On Día de los Muertos, the Day of the Dead, the barrier between the world of the living and the world of those who have left it is thought to be thinner than usual. On the holiday, which begins Monday, we who still savor the frequent joys of life, for the moment, can reach across the chasm to embrace our deceased loved ones, at least in memory.
Originated in Mexico, a blend of Spanish and Aztec cultures, at first in the United States it was glimpsed as a kind of exotic after-echo of Halloween, the way we vaguely notice that Boxing Day follows Christmas in England, without worrying about details.
But as the influence of Hispanic culture in the United States grows, despite furious attempts to thwart it, the holiday is being more generally felt. This year the city set up an ofrenda, an altar to the dead, in the middle of the lobby at City Hall, complete with food offerings, photos of the departed and friendly calaveras, or skulls, that represent the holiday the way decorated eggs embody Easter.
If Halloween is a ritualistic thumbing of society’s nose at death, transforming morbidity into a happy occasion for children to dress as monsters and collect candy, the Day of the Dead is a more family-oriented plunge into all that is good in life — food, drink, music, flowers, color, companionship — and the warm presence of those we loved, undiluted by the unfortunate detail that they are no longer here. Families visit graves, create shrines, throw parties.

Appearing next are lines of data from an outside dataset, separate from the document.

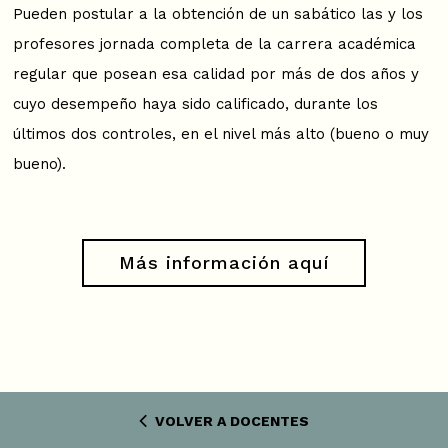
Pueden postular a la obtención de un sabático las y los
profesores jornada completa de la carrera académica
regular que posean esa calidad por más de dos años y
cuyo desempeño haya sido calificado, durante los
últimos dos controles, en el nivel más alto (bueno o muy
bueno).
Más información aquí
VOLVER A DOCENTES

Two reasons why this is a bigger deal this year. First, the ever growing Hispanic presence — in the 2020 Census, Chicago’s growing Latino population nosed ahead of its shrinking Black population for the first time. Chicago is now 31.4% white, 29.9% Latino, 28.7% Black and 6.9% Asian, according to the latest census.
Not that political power has followed. Chicago still has 18 black majority wards and only 13 Latino wards. Though that is about to change, after the requisite political free-for-all.
The second reason Day of the Dead is more important this year: the million plus people, 743,000 in the United States and 288,000 in Mexico, who died of COVID-19 over the past 22 months.
In this country, where ignoring deaths from COVID has become a political act, Día de los Muertos is an appeal to our better natures, an invitation to remember, to summon the vanished and honor their lives.
I’m not alone in this idea. The National Museum of Mexican Art, 1852 W. 19th St., has dedicated its current exhibit, “A Time to Grieve and Remember,” to the plague.
“During the pandemic, many of us were heartbroken to be unable to spend time with our loved ones,” the museum declares on its web site. “As we are now able to gather, we join together to grieve and remember the ones we lost during these two years. The collective act of mourning is a fundamental aspect of annual Day of the Dead commemorations and offers a healing way to acknowledge, accept and bear the inevitable.”
Myself, I’m heading to Taco Diablo in Evanston on Monday to have lunch with a pal. Taco Diablo has a cheery Día de los Muertos vibe year round, with its skulls and devils. Which is fitting. Because the dead are always with us, whether we remember them or not. Their hard work is why we aren’t naked apes gobbling berries and fleeing tigers.
At the very least, let’s not forget the debt we owe them. At the very least, let’s not push aside the good things they left for us: food, music, art, medicine. Enjoy sweet life while you have it. And certainly don’t ignore the perils that would rob you of life prematurely.
There is an old Mexican saying, “Ahogado el niño, tapando el pozo,” which literally means, “After the child drowns, they plug the well.” Don’t wait to be on a ventilator before you take COVID seriously.
It hasn’t gone away, and our nation will without any doubt reach its millionth victim in early 2022. The only thing worse than 1 million of our fathers and mothers, brothers and sisters dying of a preventable disease is for us to sit on our hands and do nothing to save ourselves. We will join them too soon as it is.